Section 12.8 Copying and moving class objects (point 9):

If the definition of a class X does not explicitly declare a move constructor,
one will be implicitly declared as defaulted if and only if
- X does not have a user-declared copy constructor,
- X does not have a user-declared copy assignment operator,
- X does not have a user-declared move assignment operator,
- X does not have a user-declared destructor, and
- the move constructor would not be implicitly defined as deleted.

Answer 1

std::is_move_constructible<T> is true iff std::is_constructible<T, T&&> is true, but that doesn't imply that such a construction will call a move constructor, only that it is possible to construct the type from an rvalue of the same type. Such a construction might use a copy constructor.

When value::s is a unique_ptr the type's copy constructor and copy assignment operator are defined as deleted, because the s member is not copyable. It does not have a move constructor and move assignment operator because, as you pointed out, it has a user-declared destructor.
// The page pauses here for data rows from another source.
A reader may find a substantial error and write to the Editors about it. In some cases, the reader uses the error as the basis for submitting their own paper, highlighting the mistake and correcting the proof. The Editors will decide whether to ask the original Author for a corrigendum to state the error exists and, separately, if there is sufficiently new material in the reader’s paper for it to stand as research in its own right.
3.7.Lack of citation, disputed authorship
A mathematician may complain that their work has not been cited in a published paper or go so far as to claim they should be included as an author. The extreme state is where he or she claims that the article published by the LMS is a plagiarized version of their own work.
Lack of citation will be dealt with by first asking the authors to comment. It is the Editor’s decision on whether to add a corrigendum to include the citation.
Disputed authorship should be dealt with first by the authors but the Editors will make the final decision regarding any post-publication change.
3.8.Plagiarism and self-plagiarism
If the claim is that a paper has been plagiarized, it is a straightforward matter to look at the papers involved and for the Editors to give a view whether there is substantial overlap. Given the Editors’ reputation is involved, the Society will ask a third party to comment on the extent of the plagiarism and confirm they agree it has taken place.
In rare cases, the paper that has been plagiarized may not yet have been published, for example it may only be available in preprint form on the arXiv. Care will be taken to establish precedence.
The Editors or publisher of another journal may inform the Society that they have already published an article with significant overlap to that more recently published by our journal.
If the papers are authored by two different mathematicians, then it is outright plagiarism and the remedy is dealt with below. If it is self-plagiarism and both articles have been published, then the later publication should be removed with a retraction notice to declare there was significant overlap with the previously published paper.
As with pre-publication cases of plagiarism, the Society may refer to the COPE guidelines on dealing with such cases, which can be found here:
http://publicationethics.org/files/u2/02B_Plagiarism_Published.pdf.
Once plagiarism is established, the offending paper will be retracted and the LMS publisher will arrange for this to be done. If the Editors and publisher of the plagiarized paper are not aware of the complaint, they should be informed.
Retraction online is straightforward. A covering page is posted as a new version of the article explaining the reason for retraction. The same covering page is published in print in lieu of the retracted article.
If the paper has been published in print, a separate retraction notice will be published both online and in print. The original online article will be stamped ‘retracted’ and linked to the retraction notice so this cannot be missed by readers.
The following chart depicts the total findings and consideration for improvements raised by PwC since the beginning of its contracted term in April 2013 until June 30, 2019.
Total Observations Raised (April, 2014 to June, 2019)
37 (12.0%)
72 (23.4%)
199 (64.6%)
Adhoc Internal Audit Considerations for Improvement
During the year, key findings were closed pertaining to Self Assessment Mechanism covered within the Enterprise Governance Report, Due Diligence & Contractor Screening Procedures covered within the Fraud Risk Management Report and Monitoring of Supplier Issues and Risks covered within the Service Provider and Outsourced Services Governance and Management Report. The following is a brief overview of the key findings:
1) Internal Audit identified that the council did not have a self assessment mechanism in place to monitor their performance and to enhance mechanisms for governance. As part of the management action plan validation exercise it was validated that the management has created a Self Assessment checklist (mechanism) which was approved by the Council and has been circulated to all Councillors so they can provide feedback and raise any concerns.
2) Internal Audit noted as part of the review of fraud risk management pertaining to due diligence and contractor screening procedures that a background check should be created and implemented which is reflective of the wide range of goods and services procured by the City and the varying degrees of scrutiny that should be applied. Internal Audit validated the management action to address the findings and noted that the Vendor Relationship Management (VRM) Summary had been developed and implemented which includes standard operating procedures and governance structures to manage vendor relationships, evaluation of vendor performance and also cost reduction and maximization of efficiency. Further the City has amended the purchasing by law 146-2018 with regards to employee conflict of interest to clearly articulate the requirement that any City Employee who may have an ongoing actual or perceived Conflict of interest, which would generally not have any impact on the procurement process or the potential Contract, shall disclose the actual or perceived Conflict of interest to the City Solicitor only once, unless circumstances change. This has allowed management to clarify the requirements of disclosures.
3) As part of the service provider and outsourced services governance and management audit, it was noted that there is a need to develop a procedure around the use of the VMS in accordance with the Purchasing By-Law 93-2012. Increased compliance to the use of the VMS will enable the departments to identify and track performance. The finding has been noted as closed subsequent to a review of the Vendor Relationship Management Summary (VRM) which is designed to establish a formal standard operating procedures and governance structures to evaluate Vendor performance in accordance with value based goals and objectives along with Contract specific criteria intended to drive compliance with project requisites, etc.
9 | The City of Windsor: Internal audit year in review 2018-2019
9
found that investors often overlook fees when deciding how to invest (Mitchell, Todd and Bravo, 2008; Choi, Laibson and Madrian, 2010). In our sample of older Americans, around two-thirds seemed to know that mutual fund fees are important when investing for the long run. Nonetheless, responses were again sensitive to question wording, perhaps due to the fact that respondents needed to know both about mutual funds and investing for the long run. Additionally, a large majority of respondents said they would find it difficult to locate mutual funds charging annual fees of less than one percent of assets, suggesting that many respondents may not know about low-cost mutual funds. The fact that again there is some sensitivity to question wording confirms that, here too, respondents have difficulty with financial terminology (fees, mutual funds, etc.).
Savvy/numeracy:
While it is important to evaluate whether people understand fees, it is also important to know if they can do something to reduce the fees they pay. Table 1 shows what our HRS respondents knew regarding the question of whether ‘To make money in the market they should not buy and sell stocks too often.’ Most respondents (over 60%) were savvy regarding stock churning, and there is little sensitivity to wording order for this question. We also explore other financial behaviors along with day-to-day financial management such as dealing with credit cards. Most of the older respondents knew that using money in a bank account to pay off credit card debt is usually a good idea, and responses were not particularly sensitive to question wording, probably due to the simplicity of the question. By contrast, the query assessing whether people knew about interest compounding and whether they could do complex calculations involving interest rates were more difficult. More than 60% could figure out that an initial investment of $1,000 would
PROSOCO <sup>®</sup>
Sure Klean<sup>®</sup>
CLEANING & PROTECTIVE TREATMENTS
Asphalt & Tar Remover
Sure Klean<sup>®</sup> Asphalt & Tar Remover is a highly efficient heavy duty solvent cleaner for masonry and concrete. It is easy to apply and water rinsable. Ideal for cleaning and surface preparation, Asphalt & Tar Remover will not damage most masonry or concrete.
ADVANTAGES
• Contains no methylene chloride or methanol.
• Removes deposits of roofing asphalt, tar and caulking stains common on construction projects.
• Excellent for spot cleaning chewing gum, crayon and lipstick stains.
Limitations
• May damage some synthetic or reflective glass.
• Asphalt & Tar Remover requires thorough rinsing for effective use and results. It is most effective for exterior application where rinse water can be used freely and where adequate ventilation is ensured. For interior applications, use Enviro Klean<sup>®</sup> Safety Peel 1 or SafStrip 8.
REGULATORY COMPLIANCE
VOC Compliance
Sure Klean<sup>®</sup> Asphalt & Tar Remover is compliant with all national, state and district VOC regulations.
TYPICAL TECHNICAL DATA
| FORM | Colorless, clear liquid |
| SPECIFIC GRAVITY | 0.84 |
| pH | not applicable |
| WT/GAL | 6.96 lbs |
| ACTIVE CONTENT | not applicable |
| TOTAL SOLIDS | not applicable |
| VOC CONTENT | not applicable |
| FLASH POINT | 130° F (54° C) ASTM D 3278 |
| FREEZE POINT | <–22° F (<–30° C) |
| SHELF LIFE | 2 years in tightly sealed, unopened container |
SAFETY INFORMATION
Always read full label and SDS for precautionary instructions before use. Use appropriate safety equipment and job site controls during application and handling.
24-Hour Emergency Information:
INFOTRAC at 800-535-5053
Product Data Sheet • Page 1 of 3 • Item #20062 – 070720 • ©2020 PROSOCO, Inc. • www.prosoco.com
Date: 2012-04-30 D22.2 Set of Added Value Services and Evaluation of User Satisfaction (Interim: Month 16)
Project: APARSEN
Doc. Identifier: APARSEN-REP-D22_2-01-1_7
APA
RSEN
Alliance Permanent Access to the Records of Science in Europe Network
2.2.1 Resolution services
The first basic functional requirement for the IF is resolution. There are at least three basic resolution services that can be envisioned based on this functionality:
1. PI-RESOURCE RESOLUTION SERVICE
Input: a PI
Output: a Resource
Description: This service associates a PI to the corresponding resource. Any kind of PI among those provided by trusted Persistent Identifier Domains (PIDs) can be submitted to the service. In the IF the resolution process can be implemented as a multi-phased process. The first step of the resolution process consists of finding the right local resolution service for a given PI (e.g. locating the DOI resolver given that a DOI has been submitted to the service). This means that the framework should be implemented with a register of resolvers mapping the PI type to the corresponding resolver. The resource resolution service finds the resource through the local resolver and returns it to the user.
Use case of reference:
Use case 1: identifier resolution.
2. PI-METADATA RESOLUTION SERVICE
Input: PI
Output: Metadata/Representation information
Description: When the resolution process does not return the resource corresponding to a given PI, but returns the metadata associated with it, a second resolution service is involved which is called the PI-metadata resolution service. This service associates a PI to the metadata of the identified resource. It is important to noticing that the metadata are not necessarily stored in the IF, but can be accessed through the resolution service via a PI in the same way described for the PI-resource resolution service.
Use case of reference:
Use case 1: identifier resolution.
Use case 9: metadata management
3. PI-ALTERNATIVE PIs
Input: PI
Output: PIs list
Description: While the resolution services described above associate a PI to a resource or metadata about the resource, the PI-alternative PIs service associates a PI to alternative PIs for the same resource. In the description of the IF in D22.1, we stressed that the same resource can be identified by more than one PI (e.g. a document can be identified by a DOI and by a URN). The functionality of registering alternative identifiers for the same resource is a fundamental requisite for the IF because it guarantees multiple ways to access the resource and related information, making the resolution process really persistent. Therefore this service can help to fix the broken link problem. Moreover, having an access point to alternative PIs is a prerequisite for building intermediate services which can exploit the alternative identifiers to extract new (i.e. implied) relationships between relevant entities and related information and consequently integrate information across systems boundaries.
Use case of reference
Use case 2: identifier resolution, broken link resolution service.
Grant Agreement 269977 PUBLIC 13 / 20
That means it has no copy constructor and no move constructor (and no other user-defined constructors that could accept an argument of type value&&) so std::is_constructible<value, value&&> is false.

When value::s is a string the type's copy constructor and copy assignment operator are not defined as deleted, because the s member is copyable, and so value is also copyable, and a CopyConstructible type is also MoveConstructible, because it's valid in this context:

value v1;
value v2 = std::move(v1);  // calls copy constructor

That means std::is_constructible<value, value&&> is true, even though it invokes the copy constructor not a move constructor.